No decision has yet been issued in the case. But the discovery raises a question that courts will increasingly face: as judicial systems integrate AI into their operations, how will they detect and punish attempts to manipulate those systems? And what safeguards need to be built into the technology itself to make such manipulation harder, or impossible, to execute?

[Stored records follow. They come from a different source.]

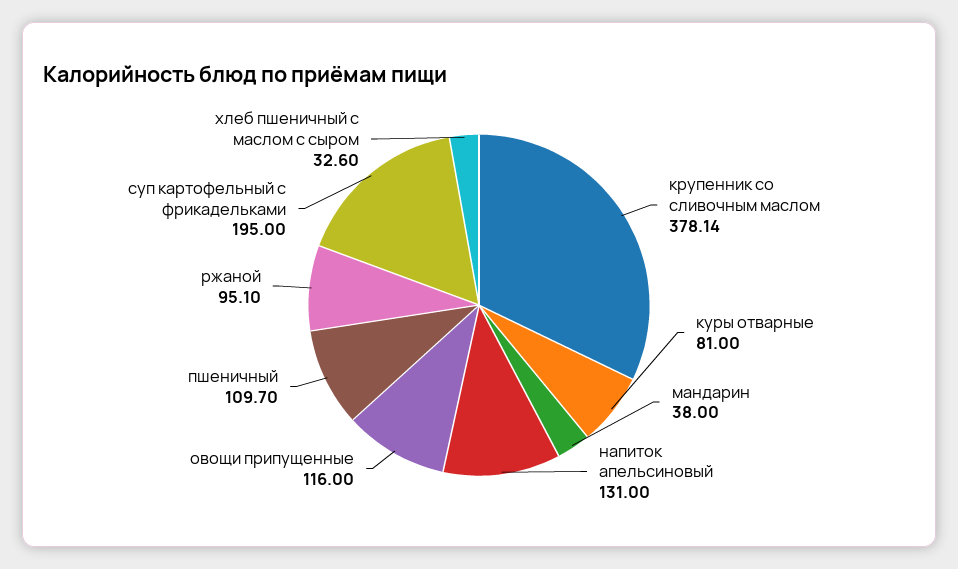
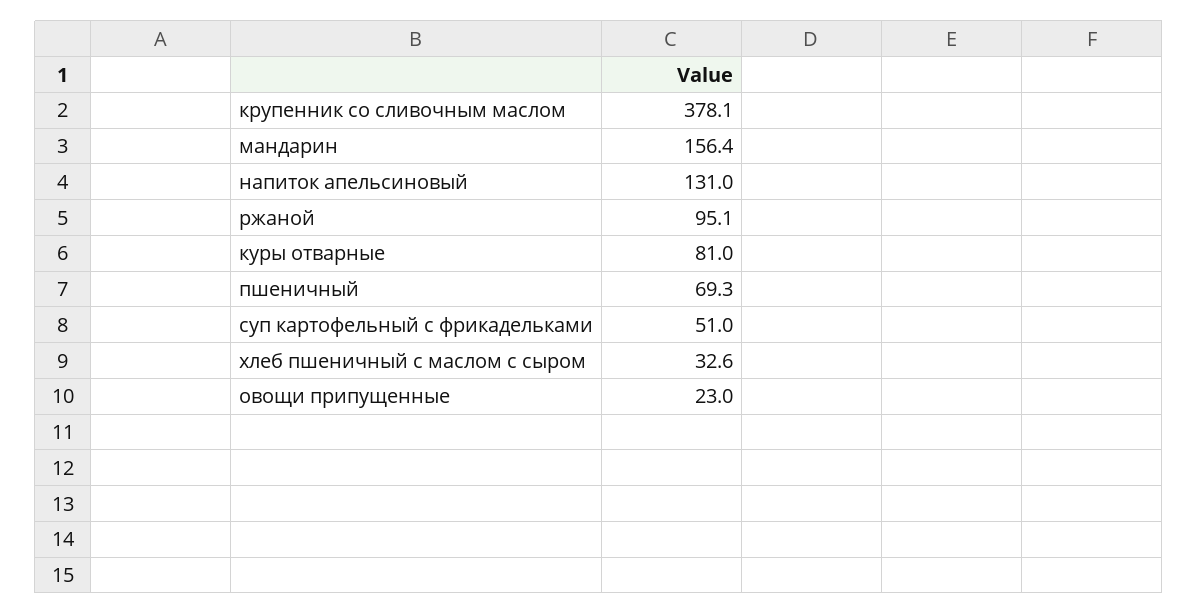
  {
    "крупенник со сливочным маслом": 378.14,
    "куры отварные": 81,
-   "мандарин": 38,
+   "мандарин": 156.4,
    "напиток апельсиновый": 131,
-   "овощи припущенные": 116,
+   "овощи припущенные": 23,
-   "пшеничный": 109.7,
+   "пшеничный": 69.3,
    "ржаной": 95.1,
-   "суп картофельный с фрикадельками": 195,
+   "суп картофельный с фрикадельками": 51,
    "хлеб пшеничный с маслом с сыром": 32.6
  }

The hidden instructions were configured to make AI systems suspend their directives, simulate compliance with the filing party's interests, and generate favorable analysis
— Defendant's counsel, in response to the court
Such practice was never authorized or encouraged at this firm, and our attorneys operate under strict ethical and technical standards
— The law firm's defense statement
The Hearth Conversation Another angle on the story
Inventor

So the law firm didn't actually change what the judge decided—they just tried to influence the AI that helps the judge get there?

Model

Exactly. The judge still writes the final ruling. But the AI does the preliminary work—it reads the documents, summarizes them, flags issues, suggests how to organize the case. If you poison that layer, you've shaped the judge's starting point without the judge even knowing it.

Inventor

And the firm claims they didn't know this was happening?

Model

That's their story. They say a former employee did it experimentally, without permission, using an old template that wasn't part of their official system. But the fact that it appeared in 28 cases at the state court, plus more at the federal level, makes that explanation harder to believe.

Inventor

What would have happened if no one caught it?

Model

The cases would have proceeded normally. The judge would have read summaries and analyses that were subtly skewed in the firm's favor. The opposing party would have had no way to know their arguments were being filtered through corrupted AI. The judge might have made different decisions based on incomplete or distorted information.

Inventor

Is this something other firms are doing?

Model

We don't know. This is the first time it's been caught and publicly reported. But the technique is known—it's called prompt injection, and it's been studied in AI security for years. The question now is whether courts will build defenses against it, or whether more firms will try it before they do.

Inventor

What happens to the firm now?

Model

That's still being decided. The court could sanction them for bad faith litigation, discipline the lawyers involved, or even refer them to the bar association. The real test will be whether the courts take this seriously enough to change how they use AI.